Becoming the Storm

36 Visitation

THERE WAS A FIGURE in the doorway when I managed to get my eyes open and my nightmare to stop. At first, I thought it was him and my heart started racing. My hand clenched and I started to gather my strength. I’d get just one punch. He came closer, no longer backlit by the hall light.

“Brian,” he said.

“Papa Sly,” I started to breathe more easily and then panicked again. Was he here to finish the job? I’d let one of his daughters be killed and the other wounded. He’d have the right. He should just kill me.

“I hope you don’t mind the late visit,” he croaked. I realized he was crying. “I didn’t want people thinking I was crazy. My little Alexandra wanted to visit you.”

What? What the fuck? She’s alive? Who’s playing with my head?

“I know it was just a dream,” he said as he settled into the chair beside my bed. I rolled so I could face him. “But it was so clear.” He placed a box on the bed next to me. “Don’t open it. It’s not necessary. It’s all we have left of her. Her ashes.” Oh shit! I started crying and Sly reached over to take my hand as he wept, too. “I heard her voice. I know the difference between being awake and dreaming. I know it was a dream, but it was so powerful. She said, ‘Take me to visit Brian so I can tell him I love him.’ Maybe you can’t hear her. But I had to come.”

I put my hand on the box. All that was left of beautiful little Lexi came down to less than four pounds of ashes. Calcium phosphates.
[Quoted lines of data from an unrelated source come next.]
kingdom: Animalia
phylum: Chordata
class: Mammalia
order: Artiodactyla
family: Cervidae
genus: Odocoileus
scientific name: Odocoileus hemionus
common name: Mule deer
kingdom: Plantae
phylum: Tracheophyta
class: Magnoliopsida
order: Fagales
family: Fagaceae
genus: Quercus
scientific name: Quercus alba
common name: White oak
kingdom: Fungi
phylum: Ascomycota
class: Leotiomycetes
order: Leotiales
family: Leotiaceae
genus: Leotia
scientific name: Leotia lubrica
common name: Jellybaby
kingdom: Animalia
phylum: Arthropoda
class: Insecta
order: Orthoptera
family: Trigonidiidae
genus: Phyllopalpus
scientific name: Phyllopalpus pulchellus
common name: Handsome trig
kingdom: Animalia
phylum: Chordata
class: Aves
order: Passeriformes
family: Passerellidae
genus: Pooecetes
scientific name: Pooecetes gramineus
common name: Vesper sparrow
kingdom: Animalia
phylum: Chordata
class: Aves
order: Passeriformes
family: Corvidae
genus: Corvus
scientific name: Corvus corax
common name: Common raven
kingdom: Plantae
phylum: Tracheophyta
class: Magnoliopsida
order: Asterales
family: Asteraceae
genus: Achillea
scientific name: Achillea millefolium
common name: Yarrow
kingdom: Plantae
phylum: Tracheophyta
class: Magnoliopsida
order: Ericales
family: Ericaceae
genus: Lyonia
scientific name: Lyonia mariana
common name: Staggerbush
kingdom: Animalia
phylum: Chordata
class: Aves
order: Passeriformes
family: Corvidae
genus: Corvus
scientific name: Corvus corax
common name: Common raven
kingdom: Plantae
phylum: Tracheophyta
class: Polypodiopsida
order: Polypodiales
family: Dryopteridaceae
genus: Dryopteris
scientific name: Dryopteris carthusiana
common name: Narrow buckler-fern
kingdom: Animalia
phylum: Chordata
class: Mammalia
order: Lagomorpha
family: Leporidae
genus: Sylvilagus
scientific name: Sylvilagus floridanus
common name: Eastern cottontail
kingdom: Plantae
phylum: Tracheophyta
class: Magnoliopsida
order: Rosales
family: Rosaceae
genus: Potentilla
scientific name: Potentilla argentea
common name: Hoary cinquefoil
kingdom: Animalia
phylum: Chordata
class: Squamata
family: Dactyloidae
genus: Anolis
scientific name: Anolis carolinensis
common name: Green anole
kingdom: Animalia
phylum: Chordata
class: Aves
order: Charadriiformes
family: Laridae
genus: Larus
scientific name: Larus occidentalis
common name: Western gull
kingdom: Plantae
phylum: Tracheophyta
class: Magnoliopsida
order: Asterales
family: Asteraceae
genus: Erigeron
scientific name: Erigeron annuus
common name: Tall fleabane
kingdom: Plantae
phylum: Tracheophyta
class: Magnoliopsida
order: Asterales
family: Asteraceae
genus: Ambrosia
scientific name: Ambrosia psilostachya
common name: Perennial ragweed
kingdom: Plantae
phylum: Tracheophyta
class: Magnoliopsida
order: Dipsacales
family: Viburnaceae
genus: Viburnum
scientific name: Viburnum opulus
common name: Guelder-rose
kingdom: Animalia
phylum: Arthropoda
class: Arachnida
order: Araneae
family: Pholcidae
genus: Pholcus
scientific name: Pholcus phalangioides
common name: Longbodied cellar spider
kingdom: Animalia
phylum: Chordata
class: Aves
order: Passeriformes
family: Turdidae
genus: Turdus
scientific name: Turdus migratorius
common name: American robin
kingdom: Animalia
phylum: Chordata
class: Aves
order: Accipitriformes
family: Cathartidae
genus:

Potassium. Salts. I knew the chemical makeup. But I could hear her. Not literally, of course. I could just hear her the morning we went to the sorority. I’d seen her in her beautiful gown and told her how incredible she looked. She kissed my cheek and then rubbed the lipstick off. “I love you,” she’d said. “Thank you.”

We just sat there for a while, Sly and me. He kept his hand on mine on top of the box. I wondered how I could live with the loss, but how much worse it must be for the father to lose his baby. I don’t know how long we sat like that.

“Do you know how many men I’ve killed, Brian?” What the fuck??? “A lot. For a while I kept track. Then I stopped counting. I just woke up one morning and didn’t know how many people I’d killed. Men. And women. And children. I was sent to Vietnam in ’66. I was a scared kid, twenty years old. At least they trained me first. Every time I woke up, I was surprised I was still alive. I never intended to kill anyone innocent. But a woman rushing at you with a baby looks a lot like a Viet Cong with a bomb. I killed them,” Sly said. He sat there in silence. “Fourteen-year-olds. Maybe less. Too many of them tricked units and then set off explosives. We were sent in to kill them before they could get to us. I took some mother’s child… Some father’s precious daughter… I killed them. And this is my reward. This little box of ashes. If my Samantha didn’t need me so much, I’d kill myself. But she needs us. We have to go on. Put that in your kit, Brian. Some days we continue on because the ones we love need us. We have to bear our guilt and live with our failings. And grieve with each other.”